Kami semua langsung menyantap aneka hidangan sedap tersebut. Sungguh lezat, semua terasa tepat dengan situasi perbukitan Menoreh yang dingin.
"Bersyukur, banyak tokoh penting pernah mampir ke Kedai ini. Nak mas Agung Sedayu, Nak mas Untara, Ki Tanu Metir, Ki Tambak Wedi, Ki Sumangkar pernah duduk di tempat ini. Bahkan anak-anak muda kampus, seperti Glagah Putih, Sidanti dan Swandaru Geni, sering datang ke sini", ujar Ki Gede Menoreh.
“Apakah Pandan Wangi ada di rumah, Ki Gede?” tanya Ki Demang Gambiran. Pandan Wangi adalah putri Ki Gede.

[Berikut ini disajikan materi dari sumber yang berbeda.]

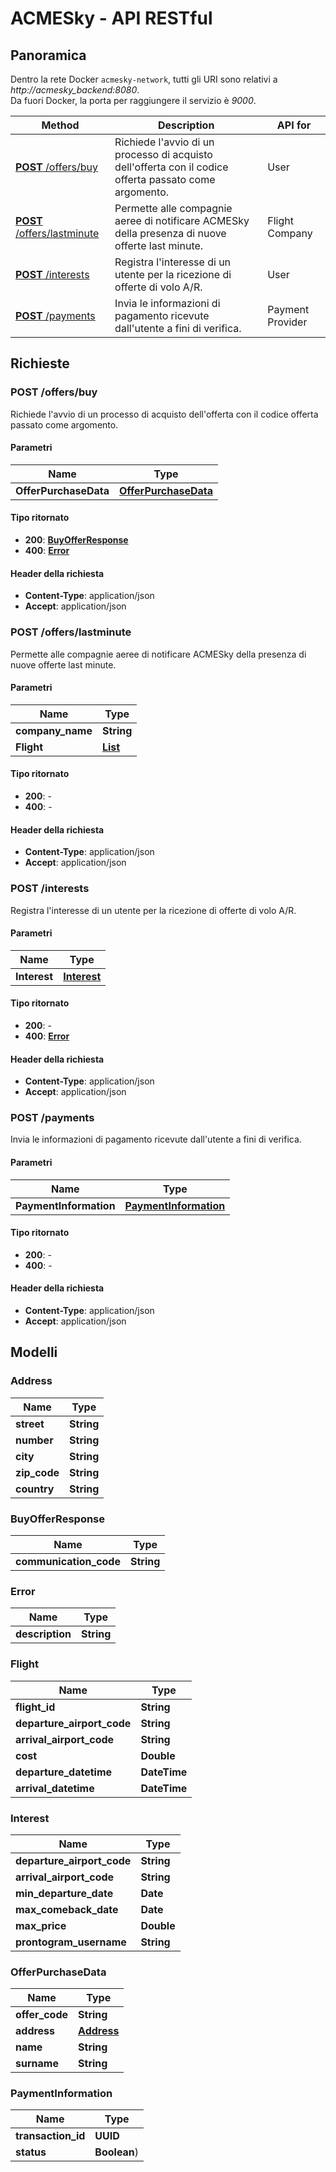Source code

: # ACMESky - API RESTful

## Panoramica

Dentro la rete Docker `acmesky-network`, tutti gli URI sono relativi a *http://acmesky_backend:8080*.  
Da fuori Docker, la porta per raggiungere il servizio è *9000*.

| Method                                                 | Description                                                                                            | API for          |
|--------------------------------------------------------|--------------------------------------------------------------------------------------------------------|------------------|
| [**POST** /offers/buy](#buyoffer)                      | Richiede l'avvio di un processo di acquisto dell'offerta con il codice offerta passato come argomento. | User             |
| [**POST** /offers/lastminute](#publishlastminuteoffer) | Permette alle compagnie aeree di notificare ACMESky della presenza di nuove offerte last minute.       | Flight Company   |
| [**POST** /interests](#registerinterest)               | Registra l'interesse di un utente per la ricezione di offerte di volo A/R.                             | User             |
| [**POST** /payments](#sendpaymentinformation)          | Invia le informazioni di pagamento ricevute dall'utente a fini di verifica.                            | Payment Provider |

## Richieste

<a name="buyOffer"></a>
### **POST** /offers/buy
Richiede l'avvio di un processo di acquisto dell'offerta con il codice offerta passato come argomento.

#### Parametri

| Name                  | Type                                                 |
|-----------------------|------------------------------------------------------|
| **OfferPurchaseData** | [**OfferPurchaseData**](#offerpurchasedata) |

#### Tipo ritornato

- **200**: [**BuyOfferResponse**](#buyofferresponse)
- **400**: [**Error**](#error)

#### Header della richiesta

- **Content-Type**: application/json
- **Accept**: application/json

<a name="publishLastMinuteOffer"></a>
### **POST** /offers/lastminute
Permette alle compagnie aeree di notificare ACMESky della presenza di nuove offerte last minute.

#### Parametri

| Name              | Type                         |
|-------------------|------------------------------|
| **company\_name** | **String**                   |
| **Flight**        | [**List<Flight>**](#flight) |

#### Tipo ritornato

- **200**: -
- **400**: -

#### Header della richiesta

- **Content-Type**: application/json
- **Accept**: application/json

<a name="registerInterest"></a>
### **POST** /interests
Registra l'interesse di un utente per la ricezione di offerte di volo A/R.

#### Parametri

| Name         | Type                               |
|--------------|------------------------------------|
| **Interest** | [**Interest**](#interest) |

#### Tipo ritornato
- **200**: -
- **400**: [**Error**](#error)

#### Header della richiesta

- **Content-Type**: application/json
- **Accept**: application/json

<a name="sendPaymentInformation"></a>
### **POST** /payments
Invia le informazioni di pagamento ricevute dall'utente a fini di verifica.

#### Parametri

| Name                   | Type                                                   |
|------------------------|--------------------------------------------------------|
| **PaymentInformation** | [**PaymentInformation**](#paymentinformation) |

#### Tipo ritornato

- **200**: -
- **400**: -

#### Header della richiesta

- **Content-Type**: application/json
- **Accept**: application/json

## Modelli

<a name="address"></a>
### Address

| Name          | Type       |
|---------------|------------|
| **street**    | **String** |
| **number**    | **String** |
| **city**      | **String** |
| **zip\_code** | **String** |
| **country**   | **String** |

<a name="buyofferresponse"></a>
### BuyOfferResponse

| Name                    | Type       |
|-------------------------|------------|
| **communication\_code** | **String** |

<a name="error"></a>
### Error

| Name            | Type       |
|-----------------|------------|
| **description** | **String** |

<a name="flight"></a>
### Flight

| Name                         | Type         |
|------------------------------|--------------|
| **flight\_id**               | **String**   |
| **departure\_airport\_code** | **String**   |
| **arrival\_airport\_code**   | **String**   |
| **cost**                     | **Double**   |
| **departure\_datetime**      | **DateTime** |
| **arrival\_datetime**        | **DateTime** |

<a name="interest"></a>
### Interest

| Name                         | Type       |
|------------------------------|------------|
| **departure\_airport\_code** | **String** |
| **arrival\_airport\_code**   | **String** |
| **min\_departure\_date**     | **Date**   |
| **max\_comeback\_date**      | **Date**   |
| **max\_price**               | **Double** |
| **prontogram\_username**     | **String** |

<a name="offerpurchasedata"></a>
### OfferPurchaseData

| Name            | Type                      |
|-----------------|---------------------------|
| **offer\_code** | **String**                |
| **address**     | [**Address**](#address) |
| **name**        | **String**                |
| **surname**     | **String**                |

<a name="paymentinformation"></a>
### PaymentInformation

| Name                | Type         |
|---------------------|--------------|
| **transaction\_id** | **UUID**     |
| **status**          | **Boolean**) |
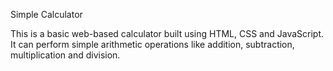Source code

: Simple Calculator

This is a basic web-based calculator built using HTML, CSS and JavaScript. It can perform simple arithmetic operations like addition, subtraction, multiplication and division.

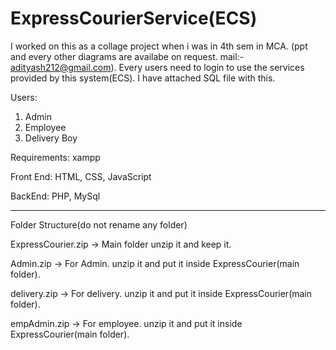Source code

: # ExpressCourierService(ECS)
I worked on this as a collage project when i was in 4th sem in MCA.
(ppt and every other diagrams are availabe on request. mail:- adityash212@gmail.com).
Every users need to login to use the services provided by this system(ECS).
I have attached SQL file with this.

Users:
1. Admin
2. Employee
3. Delivery Boy

Requirements:
xampp

Front End:
HTML,
CSS,
JavaScript

BackEnd:
PHP,
MySql


----------------------------------------------------------------------------------------------------------------

Folder Structure(do not rename any folder)

ExpressCourier.zip -> Main folder unzip it and keep it.

Admin.zip -> For Admin. unzip it and put it inside  ExpressCourier(main folder).

delivery.zip  -> For delivery. unzip it and put it inside  ExpressCourier(main folder).

empAdmin.zip -> For employee. unzip it and put it inside  ExpressCourier(main folder).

“Benar Ki Demang, ia sedang di rumah. Beberapa waktu lalu Sekar Mirah, dan Rara Wulan, adik kandung Ki Teja Prabawa, mampir ke sini”, jawab Ki Gede.
Tidak terasa, semua jajanan sudah kami habiskan. Kopi Menoreh yang sangat lezat sudah kami nikmati, disertai obrolan yang menyenangkan
"Hampir fajar", desis Ki Gede Menoreh tiba-tiba.

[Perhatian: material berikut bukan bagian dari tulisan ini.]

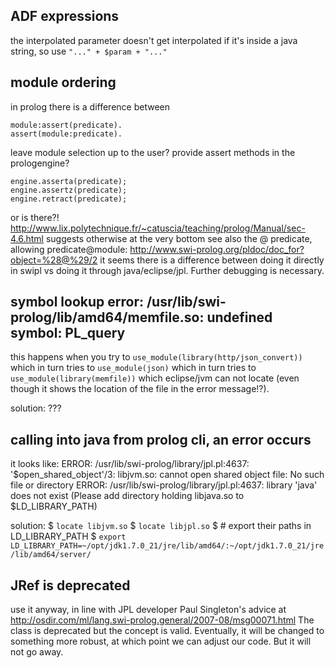 ADF expressions
---

the interpolated parameter doesn't get interpolated if it's inside a java string, so use `"..." + $param + "..."`


module ordering
---

in prolog there is a difference between

    module:assert(predicate).
    assert(module:predicate).

leave module selection up to the user?
provide assert methods in the prologengine?

    engine.asserta(predicate);
    engine.assertz(predicate);
    engine.retract(predicate);

or is there?! http://www.lix.polytechnique.fr/~catuscia/teaching/prolog/Manual/sec-4.6.html suggests otherwise at the very bottom
see also the @ predicate, allowing predicate@module: http://www.swi-prolog.org/pldoc/doc_for?object=%28@%29/2
it seems there is a difference between doing it directly in swipl vs doing it through java/eclipse/jpl. Further debugging is necessary.


symbol lookup error: /usr/lib/swi-prolog/lib/amd64/memfile.so: undefined symbol: PL_query
---

this happens when you try to `use_module(library(http/json_convert))`
    which in turn tries to `use_module(json)`
        which in turn tries to `use_module(library(memfile))`
            which eclipse/jvm can not locate (even though it shows the location of the file in the error message!?).


solution:
    ???

calling into java from prolog cli, an error occurs
---

it looks like:
    ERROR: /usr/lib/swi-prolog/library/jpl.pl:4637:
    '$open_shared_object'/3: libjvm.so: cannot open shared object file: No such file or directory
    ERROR: /usr/lib/swi-prolog/library/jpl.pl:4637:
        library 'java' does not exist (Please add directory holding libjava.so to $LD_LIBRARY_PATH)

solution: 
    $ `locate libjvm.so`
    $ `locate libjpl.so`
    $ # export their paths in LD_LIBRARY_PATH
    $ `export LD_LIBRARY_PATH=~/opt/jdk1.7.0_21/jre/lib/amd64/:~/opt/jdk1.7.0_21/jre/lib/amd64/server/`


JRef is deprecated
---

use it anyway, in line with JPL developer Paul Singleton's advice at http://osdir.com/ml/lang.swi-prolog.general/2007-08/msg00071.html
The class is deprecated but the concept is valid. Eventually, it will be changed to something more robust, at which point we can adjust
our code. But it will not go away.
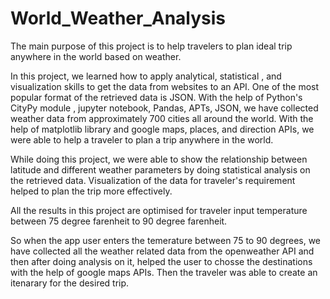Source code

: # World_Weather_Analysis
The main purpose of this project is to help travelers to plan ideal trip anywhere in the world based on weather.

In this project, we learned how to apply analytical, statistical , and visualization skills to get the data from websites to an API. One of the most popular format of the retrieved data is JSON. With the help of Python's CityPy module , jupyter notebook, Pandas, APTs, JSON, we have collected weather data from approximately 700 cities all around the world. With the help of matplotlib library and google maps, places, and direction APIs, we were able to help a traveler to plan a trip anywhere in the world.

While doing this project, we were able to show the relationship between latitude and different weather parameters by doing statistical analysis on the retrieved data.
Visualization of the data for traveler's requirement helped to plan the trip more effectively.

All the results in this project are optimised for traveler input temperature between 75 degree farenheit to 90 degree farenheit.

So when the app user enters the temerature between 75 to 90 degrees, we have collected all the weather related data from the openweather API and then after doing analysis on it, helped the user to chosse the destinations with the help of google maps APIs. Then the traveler was able to create an itenarary for the desired trip.

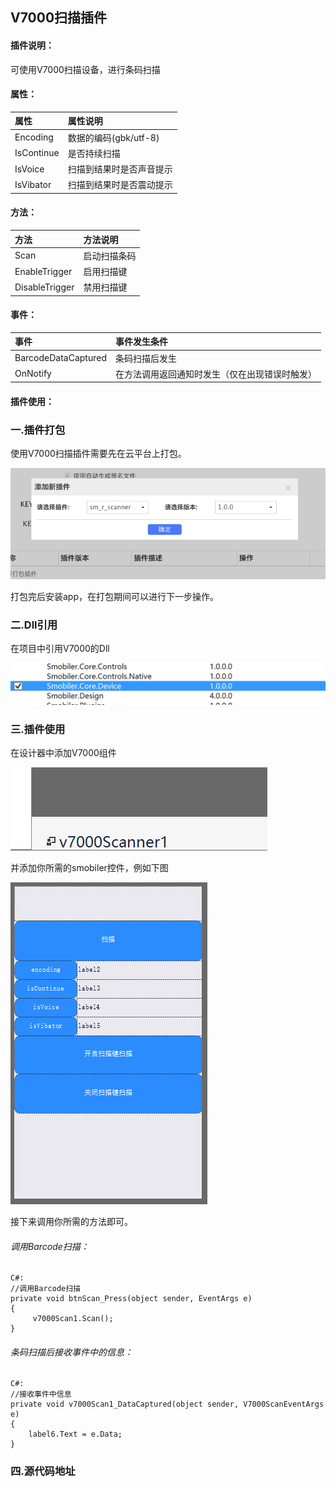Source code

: ## V7000扫描插件
#### 插件说明：
可使用V7000扫描设备，进行条码扫描

#### 属性：
|属性|属性说明|
|:-|:-| 
|Encoding|数据的编码(gbk/utf-8)|
|IsContinue|是否持续扫描|
|IsVoice|扫描到结果时是否声音提示|
|IsVibator|扫描到结果时是否震动提示|

#### 方法：
|方法|方法说明|
|:-|:-| 
|Scan|启动扫描条码|
|EnableTrigger  |启用扫描键|
|DisableTrigger  |禁用扫描键|

#### 事件：
|事件|事件发生条件|
|:-|:-| 
|BarcodeDataCaptured|条码扫描后发生|
|OnNotify|在方法调用返回通知时发生（仅在出现错误时触发）|

#### 插件使用：
### 一.插件打包

使用V7000扫描插件需要先在云平台上打包。

![](images/V7000_1.png)

打包完后安装app，在打包期间可以进行下一步操作。

### 二.Dll引用

在项目中引用V7000的Dll

![](images/V7000_2.png)

### 三.插件使用

在设计器中添加V7000组件

![](images/V7000_3.png)

并添加你所需的smobiler控件，例如下图

![](images/V7000_4.png)

接下来调用你所需的方法即可。

###### 调用Barcode扫描：
    C#:
    //调用Barcode扫描
    private void btnScan_Press(object sender, EventArgs e)
    {
         v7000Scan1.Scan();
    }
###### 条码扫描后接收事件中的信息：
    C#:
    //接收事件中信息
    private void v7000Scan1_DataCaptured(object sender, V7000ScanEventArgs e)
    {
        label6.Text = e.Data;
    }

### 四.源代码地址

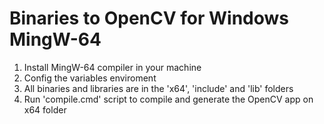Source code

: # Binaries to OpenCV for Windows MingW-64

1. Install MingW-64 compiler in your machine 
2. Config the variables enviroment
3. All binaries and libraries are in the 'x64', 'include' and 'lib' folders
4. Run 'compile.cmd' script to compile and generate the OpenCV app on x64 folder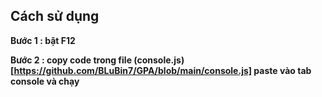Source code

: ## Cách sử dụng

**Bước 1 : bật F12**

**Bước 2 :  copy code trong file (console.js)[https://github.com/BLuBin7/GPA/blob/main/console.js] paste vào tab console và chạy**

"Belum Ki Gede. Masih panjang. Sekarang baru masuk waktu shalat Duhur. Kami minta izin untuk menunaikan shalat", ujar saya.
Kami semua menunaikan shalat berjama'ah di pringgitan yang digunakan untuk mushalla, dipimpin Kiai Gembira Loka. Suasana sejuk perbukitan membawa kami kepada shalat yang khusyuk. Saya lihat Ki Gede Menoreh ikut menjalan ibadah shalat Duhur bersama kami.
Dialog imajiner di atas, adalah setting dalam serial kisah Api di Bukit Menoreh karya SH. Mintardja yang sangat melegenda. Inilah yang akan menjadi latar dalam buku Ngopi di Bukit Menoreh --yang sedang saya siapkan bersama tim.
Lelaki mengenakan iket dan baju sorjan yang saya sebut Ki Gede Menoreh itu adalah Pak Rohmat, pemilik Kedai Kopi di perbukitan Menoreh. Terlahir di Kulonprogo 25 Desember 1965 dari keluarga petani. Rohmat adalah nama yang disematkan oleh kedua orangtua kepada dirinya semenjak lahir. Namanya pendek, Rohmat, namun maknanya panjang.